> TASKS AND EXERCISES
A. Answer these questions about the forum thread on multi-core video encoding:
(i) In strategy 3 of the four-videos example, how many videos are encoded at a time, and what is the total time?
(ii) According to the VisualHub post, what does VisualHub split a file into before converting it?
(iii) What does the poster of "Beat me to it!" use for playback?
B. From the forum thread on multi-core video encoding, print the passage starting at "transcode, of course!" and ending at "conversion, for instance.".
C. Carry on the forum thread on multi-core video encoding after its last sentence.

> TEXT SHOWN
17. Re:ffmpeg by ksheff · 2008-07-23 15:21 · Score: 5, Informative
  
  That's the point. If the xvid encoder is single threaded, then to keep all the cores busy, one must run multiple instances of ffmpeg with each one encoding a different file. For the given Makefile, that is what make will do when the -j switch is used.
  
  --
  the good ground has been paved over by suicidal maniacs
18. Re:ffmpeg by QuoteMstr · 2008-07-23 17:21 · Score: 3, Informative
  
  You're still missing the OP's point. Let me spell it out for you:
  Say you have four videos to encode, and four cores.
  1) You can either use one core at a time and encode one video at a time. Let's say that takes time T.
  2) You can encode one video at a time, but use all four cores while doing it. Your total time is T/4.
  3) You can encode four videos at a time, one on each core. Your total time is T/4.
  The OP was advocating strategy #3. It's a fine approach.
transcode, of course! by morgan_greywolf · 2008-07-23 08:55 · Score: 5, Informative

transocde uses separate processes for everything.

--
My blog
x264 by Anonymous Coward · 2008-07-23 08:58 · Score: 3, Insightful

x264 use slices and scales pretty well across multiple cores. I use it on windows via megui, but you could easily use it in Linux as well. You could use mencoder to pipe out raw video to a fifo and use x264 to do the actual conversion, for instance.
VisualHub... by e4g4 · 2008-07-23 08:59 · Score: 3, Informative

...makes excellent use of multiple cores. It is however Mac-only. Interestingly, what it does is split a file into chunks and spawns multiple ffmpeg processes to do the conversion. Which is to say, perhaps you can do some (relatively simple) scripting with ffmpeg that will do the job.

--
The secret to creativity is knowing how to hide your sources. - Albert Einstein
Beat me to it! by BLKMGK · 2008-07-23 09:05 · Score: 4, Informative

x264 via meGUI from Doom9 is what I use to compress HD-DVD and BD movies - also on a quad core. I have some tutorials posted out and about on how I'm doing it. Near as I can tell you cannot dupe the process on Linux due to the crypto - Slysoft's AnyDVD-HD is needed.
Playback - I use XBMC for Linux. It is also SMP enabled using the ffmpeg cabac patch. the developers of this project have been VERY aggressive at taking cutting edge improvements to the likes of ffmpeg and incorporating them into the code. Since Linux has no video acceleration of H.264 SMP really helps on high bitrate video!

--
Build it, Drive it, Improve it! Hybridz.org
Load balancing: Why? by DigitAl56K · 2008-07-23 09:09 · Score: 4, Insightful

don't balance the workload evenly across processors
Why is balancing the load evenly important, as long as one thread is not bottlenecking the others? Loading a particular core or set of cores might even be beneficial depending on the cache implementation, especially when other applications are also contending for CPU time.
Sure, a nice even load distribution might be an indicator for good design, but it doesn't have to apply in every case. I don't think software should be designed so you can be pleased with the aesthetics of the charts in task manager.

> RECORDS SHOWN
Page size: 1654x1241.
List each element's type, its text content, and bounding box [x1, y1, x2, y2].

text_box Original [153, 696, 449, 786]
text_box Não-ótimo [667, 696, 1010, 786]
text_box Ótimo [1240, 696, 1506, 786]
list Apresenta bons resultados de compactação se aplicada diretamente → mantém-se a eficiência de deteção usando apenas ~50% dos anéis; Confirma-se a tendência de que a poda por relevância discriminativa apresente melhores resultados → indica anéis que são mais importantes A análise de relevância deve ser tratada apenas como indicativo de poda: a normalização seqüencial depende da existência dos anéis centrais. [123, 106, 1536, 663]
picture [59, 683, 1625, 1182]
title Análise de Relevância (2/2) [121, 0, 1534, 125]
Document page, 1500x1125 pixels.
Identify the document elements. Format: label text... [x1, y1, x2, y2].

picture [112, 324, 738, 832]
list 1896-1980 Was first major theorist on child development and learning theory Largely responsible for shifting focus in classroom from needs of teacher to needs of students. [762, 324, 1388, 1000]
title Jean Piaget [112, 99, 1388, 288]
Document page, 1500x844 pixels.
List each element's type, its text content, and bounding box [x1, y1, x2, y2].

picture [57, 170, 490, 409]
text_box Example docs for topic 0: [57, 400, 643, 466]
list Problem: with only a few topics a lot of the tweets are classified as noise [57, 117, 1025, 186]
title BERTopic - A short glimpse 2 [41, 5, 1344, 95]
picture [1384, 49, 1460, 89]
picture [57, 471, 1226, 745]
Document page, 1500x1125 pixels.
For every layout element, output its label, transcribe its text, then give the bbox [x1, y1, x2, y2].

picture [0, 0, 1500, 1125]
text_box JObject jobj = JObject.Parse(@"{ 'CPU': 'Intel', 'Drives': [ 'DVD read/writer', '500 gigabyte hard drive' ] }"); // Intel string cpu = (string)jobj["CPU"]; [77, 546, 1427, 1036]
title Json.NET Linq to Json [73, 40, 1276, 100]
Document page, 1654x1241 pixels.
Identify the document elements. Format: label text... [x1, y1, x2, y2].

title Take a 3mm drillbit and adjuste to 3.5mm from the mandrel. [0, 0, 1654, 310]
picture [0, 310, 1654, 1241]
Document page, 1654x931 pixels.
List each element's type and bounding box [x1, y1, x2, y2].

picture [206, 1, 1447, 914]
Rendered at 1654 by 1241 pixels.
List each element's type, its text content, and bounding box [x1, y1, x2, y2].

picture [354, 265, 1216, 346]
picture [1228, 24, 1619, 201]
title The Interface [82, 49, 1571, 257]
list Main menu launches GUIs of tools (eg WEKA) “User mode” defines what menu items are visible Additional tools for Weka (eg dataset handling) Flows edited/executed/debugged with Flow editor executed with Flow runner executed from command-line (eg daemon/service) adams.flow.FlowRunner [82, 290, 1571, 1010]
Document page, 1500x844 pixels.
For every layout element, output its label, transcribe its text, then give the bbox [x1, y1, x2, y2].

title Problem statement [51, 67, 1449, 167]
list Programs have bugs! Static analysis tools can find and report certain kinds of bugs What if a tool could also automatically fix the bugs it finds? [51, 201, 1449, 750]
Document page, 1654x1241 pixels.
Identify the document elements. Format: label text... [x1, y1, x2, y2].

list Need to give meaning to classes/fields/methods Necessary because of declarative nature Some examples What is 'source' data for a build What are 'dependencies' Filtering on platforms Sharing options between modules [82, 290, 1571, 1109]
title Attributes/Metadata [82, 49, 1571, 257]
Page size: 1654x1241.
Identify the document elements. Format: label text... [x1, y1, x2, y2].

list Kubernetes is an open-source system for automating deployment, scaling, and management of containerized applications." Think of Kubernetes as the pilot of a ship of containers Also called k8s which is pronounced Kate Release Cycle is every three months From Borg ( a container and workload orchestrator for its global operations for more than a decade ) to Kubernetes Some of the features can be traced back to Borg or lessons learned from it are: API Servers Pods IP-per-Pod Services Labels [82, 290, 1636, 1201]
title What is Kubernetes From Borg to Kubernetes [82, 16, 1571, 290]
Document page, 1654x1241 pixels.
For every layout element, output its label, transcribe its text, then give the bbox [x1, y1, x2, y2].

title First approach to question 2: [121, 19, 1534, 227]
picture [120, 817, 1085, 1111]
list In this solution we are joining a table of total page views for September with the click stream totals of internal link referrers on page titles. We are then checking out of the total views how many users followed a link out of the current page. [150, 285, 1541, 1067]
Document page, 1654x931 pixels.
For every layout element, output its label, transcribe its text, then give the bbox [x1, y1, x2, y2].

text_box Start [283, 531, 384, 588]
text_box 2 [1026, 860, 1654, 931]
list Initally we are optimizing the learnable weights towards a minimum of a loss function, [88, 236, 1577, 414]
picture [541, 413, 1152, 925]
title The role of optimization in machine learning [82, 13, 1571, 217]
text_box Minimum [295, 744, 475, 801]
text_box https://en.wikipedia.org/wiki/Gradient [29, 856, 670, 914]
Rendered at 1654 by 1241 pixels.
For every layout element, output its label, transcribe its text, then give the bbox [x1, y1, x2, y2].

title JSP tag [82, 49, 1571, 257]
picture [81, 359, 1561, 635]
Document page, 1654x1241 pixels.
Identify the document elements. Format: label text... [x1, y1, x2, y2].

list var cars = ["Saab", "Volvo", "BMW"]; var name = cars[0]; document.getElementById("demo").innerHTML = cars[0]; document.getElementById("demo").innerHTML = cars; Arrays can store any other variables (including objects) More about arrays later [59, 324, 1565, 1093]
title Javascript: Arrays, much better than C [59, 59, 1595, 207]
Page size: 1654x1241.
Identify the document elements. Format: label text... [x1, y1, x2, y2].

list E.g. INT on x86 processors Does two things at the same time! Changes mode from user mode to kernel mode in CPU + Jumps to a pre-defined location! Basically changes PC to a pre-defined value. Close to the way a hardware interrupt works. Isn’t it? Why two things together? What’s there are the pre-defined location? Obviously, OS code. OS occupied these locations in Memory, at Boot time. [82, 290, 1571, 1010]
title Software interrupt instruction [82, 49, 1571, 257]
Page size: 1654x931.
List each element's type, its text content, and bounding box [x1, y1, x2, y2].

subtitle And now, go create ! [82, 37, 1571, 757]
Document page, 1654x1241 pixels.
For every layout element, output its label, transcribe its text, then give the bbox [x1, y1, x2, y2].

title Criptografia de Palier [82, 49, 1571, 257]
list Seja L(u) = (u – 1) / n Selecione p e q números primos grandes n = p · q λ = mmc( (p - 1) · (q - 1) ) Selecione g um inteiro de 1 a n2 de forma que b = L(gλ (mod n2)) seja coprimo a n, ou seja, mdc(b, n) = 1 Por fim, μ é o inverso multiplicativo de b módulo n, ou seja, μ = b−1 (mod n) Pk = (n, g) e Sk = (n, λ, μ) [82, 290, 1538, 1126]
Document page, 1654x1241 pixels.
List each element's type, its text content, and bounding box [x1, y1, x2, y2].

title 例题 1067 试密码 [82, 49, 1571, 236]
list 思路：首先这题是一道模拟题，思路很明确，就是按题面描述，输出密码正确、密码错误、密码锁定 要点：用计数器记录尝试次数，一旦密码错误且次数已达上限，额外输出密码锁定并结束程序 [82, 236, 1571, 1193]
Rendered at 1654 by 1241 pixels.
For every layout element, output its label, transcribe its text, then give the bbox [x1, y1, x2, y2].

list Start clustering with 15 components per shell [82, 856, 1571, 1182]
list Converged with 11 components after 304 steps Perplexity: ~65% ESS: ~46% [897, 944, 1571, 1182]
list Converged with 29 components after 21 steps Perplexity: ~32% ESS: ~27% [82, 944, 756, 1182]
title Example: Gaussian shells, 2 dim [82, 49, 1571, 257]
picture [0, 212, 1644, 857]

> ANSWERS
A.
(i) Four videos at a time, one on each core, for a total time of T/4.
(ii) Chunks.
(iii) XBMC for Linux.

B.
transcode, of course! by morgan_greywolf · 2008-07-23 08:55 · Score: 5, Informative

transocde uses separate processes for everything.

--
My blog
x264 by Anonymous Coward · 2008-07-23 08:58 · Score: 3, Insightful

x264 use slices and scales pretty well across multiple cores. I use it on windows via megui, but you could easily use it in Linux as well. You could use mencoder to pipe out raw video to a fifo and use x264 to do the actual conversion, for instance.

C.
1. Re:Load balancing: Why? by DigitAl56K · 2008-07-23 09:34 · Score: 4, Insightful
  
  It's still possible to load all cores 100%.
  A video decoder that I'm working with, for example, currently uses only as many threads as necessary for real-time playback. So for example if one core can do the job only one core is used. If the decoder looks like it might start falling behind more threads are given work to do. Ultimately, if your system is failing to keep up all cores will be fully leveraged.
  However, so long as only some cores are required the others are 100% available to other processes, including their cache (if it's independent). I'm not sure how power management is implemented but perhaps it's even possible for the unused cores to do power saving, leading to longer batter life for laptops/notebooks, etc.
  
  the idea is to make maximal use of your available resources, right?
  No, the idea is to make the best use of your resources. I'm not trying to say that load balancing is wrong. I'm just saying that processes that don't appear to be balanced are not necessarily poorly designed or operating incorrectly.
Handbrake by vfs · 2008-07-23 09:18 · Score: 5, Informative

Handbrake has always used both of the cores on my system for transcoding.
1. Re:Handbrake by catmistake · 2008-07-23 09:57 · Score: 4, Informative
  
  that's because Handbrake uses ffmpeg
  
  --
  The Admin and the Engineer
Re:Which part of Open Source didn't you get? by pushing-robot · 2008-07-23 09:20 · Score: 4, Informative

OP is asking for open source tools. You cited a commercial one that doesn't provide source.
VisualHub (the front-end app) may be closed, but ffmpeg is LGPL.
And the GP was suggesting using ffmpeg, not VisualHub.

--
How can I believe you when you tell me what I don't want to hear?
F(next) = F(current) + Delta(F(current:next)) by Lumenary7204 · 2008-07-23 09:21 · Score: 5, Insightful

The problem with MPEG encoding and decoding is that the data itself is not well suited to multi-threaded analysis.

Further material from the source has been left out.